Monsieur Ndjondo Michel : Le Kevazingo est tant prisé, notamment par les exploitants chinois à cause de sa valeur économique qui est assez considérable. Il faut savoir que le mètre cube de ce bois peut graviter autour de 700.000 francs CFA vendu localement ; et qu’après exploitation, il va à plus du million de nos francs à l’extérieur. Cette essence est vraiment à la demande vu qu’elle sert jusqu’à la réalisation des monuments en Asie. Mais c’est surtout sa résistance qui fait qu’elle soit très usitée des consommateurs asiatiques, car son niveau de conservation est assez élevé.
La Lettre Verte : Le Gabon fait partie des pays composant la grande forêt tropicale du bassin du Congo, avec des caractéristiques forestières qui se rapprochent des forêts de ses voisins. Ces similitudes permettent-t-elle d’entrevoir la croissance du Kevazingo dans les autres forêts du bassin du Congo?
Monsieur Ndjondo Michel : Oui on peut retrouver le Kevazingo dans les autres forêts du bassin du Congo. Cette essence se trouve bien ailleurs, mais il faut noter que c’est dans la zone Nord du Bassin du Congo qu’on la retrouve plus.
La Lettre Verte : En 2015, le Président de la République, Ali Bongo Ondimba a pris une mesure interdisant l’exploitation et la commercialisation du Kevazingo au Gabon.
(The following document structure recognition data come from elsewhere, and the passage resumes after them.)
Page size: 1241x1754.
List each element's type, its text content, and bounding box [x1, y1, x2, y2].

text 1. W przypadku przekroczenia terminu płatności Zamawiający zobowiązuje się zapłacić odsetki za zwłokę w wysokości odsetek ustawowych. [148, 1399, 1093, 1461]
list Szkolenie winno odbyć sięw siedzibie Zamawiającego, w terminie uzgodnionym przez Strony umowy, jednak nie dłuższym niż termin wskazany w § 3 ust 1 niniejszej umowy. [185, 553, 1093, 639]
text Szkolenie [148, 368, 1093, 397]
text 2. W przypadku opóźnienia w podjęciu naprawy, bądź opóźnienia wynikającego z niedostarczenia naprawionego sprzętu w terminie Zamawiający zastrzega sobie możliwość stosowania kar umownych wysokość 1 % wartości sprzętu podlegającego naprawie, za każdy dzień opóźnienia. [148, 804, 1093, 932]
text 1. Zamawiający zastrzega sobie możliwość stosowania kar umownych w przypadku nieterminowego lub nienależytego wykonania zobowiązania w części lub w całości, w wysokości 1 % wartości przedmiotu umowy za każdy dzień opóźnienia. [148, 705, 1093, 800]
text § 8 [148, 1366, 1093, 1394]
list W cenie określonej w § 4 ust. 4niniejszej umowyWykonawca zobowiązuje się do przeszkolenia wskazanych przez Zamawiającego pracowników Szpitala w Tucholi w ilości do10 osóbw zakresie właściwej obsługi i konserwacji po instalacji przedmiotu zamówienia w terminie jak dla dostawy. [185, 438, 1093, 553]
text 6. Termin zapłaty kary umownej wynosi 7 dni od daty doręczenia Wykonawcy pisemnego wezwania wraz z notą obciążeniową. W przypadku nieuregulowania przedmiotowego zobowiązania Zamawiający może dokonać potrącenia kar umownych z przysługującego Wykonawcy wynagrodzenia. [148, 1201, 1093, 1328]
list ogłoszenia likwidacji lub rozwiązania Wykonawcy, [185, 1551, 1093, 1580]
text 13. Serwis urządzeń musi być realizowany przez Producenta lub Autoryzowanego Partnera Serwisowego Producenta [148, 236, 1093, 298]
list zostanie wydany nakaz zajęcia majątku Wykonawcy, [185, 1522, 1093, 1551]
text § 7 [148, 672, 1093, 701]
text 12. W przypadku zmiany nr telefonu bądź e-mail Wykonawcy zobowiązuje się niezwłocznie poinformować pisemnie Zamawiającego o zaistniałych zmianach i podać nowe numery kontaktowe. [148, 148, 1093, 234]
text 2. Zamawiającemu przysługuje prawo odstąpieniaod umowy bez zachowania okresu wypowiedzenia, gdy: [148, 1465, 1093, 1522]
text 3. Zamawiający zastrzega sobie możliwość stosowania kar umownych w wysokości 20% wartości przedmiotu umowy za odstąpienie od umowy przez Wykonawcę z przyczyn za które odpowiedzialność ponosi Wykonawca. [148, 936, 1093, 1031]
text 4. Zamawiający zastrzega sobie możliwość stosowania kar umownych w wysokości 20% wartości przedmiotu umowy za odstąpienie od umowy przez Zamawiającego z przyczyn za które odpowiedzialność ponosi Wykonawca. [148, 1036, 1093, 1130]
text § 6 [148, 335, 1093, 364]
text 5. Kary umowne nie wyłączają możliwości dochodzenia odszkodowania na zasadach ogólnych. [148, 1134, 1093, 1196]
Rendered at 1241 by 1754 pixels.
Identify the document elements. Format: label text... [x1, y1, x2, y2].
Comment en tant qu’Ingénieur des Eaux et Forêts appréciez-vous cette décision ?
Monsieur Ndjondo Michel : Personnellement, cette initiative visant à interdire l’exploitation de cette essence au Gabon est une très bonne décision. Non seulement elle a permis de domestiquer la transformation de cette essence, mais aussi, cette interdiction a permis d’avoir une meilleure vue sur la gestion de ce patrimoine national.
La Lettre Verte : L’usage abusif des ressources naturelles menace l’équilibre de certaines espèces. Dans le cas du Kevazingo, quelle pourrait être la conséquence d’une exploitation abusive ?
Monsieur Ndjondo Michel : Probablement la disparition de cet arbre. Comme je vous l’ai précédemment indiqué, il faut à peu près 70 ans pour qu’un arbre atteigne la croissance requise pour être exploité. Si nous ne gérons pas de façon durale cette essence, les générations futures n’en profiteront pas. Et ce serait aussi une perte énorme pour son utilité médicinale, aussi bien dans le domaine de la médecine traditionnel que moderne.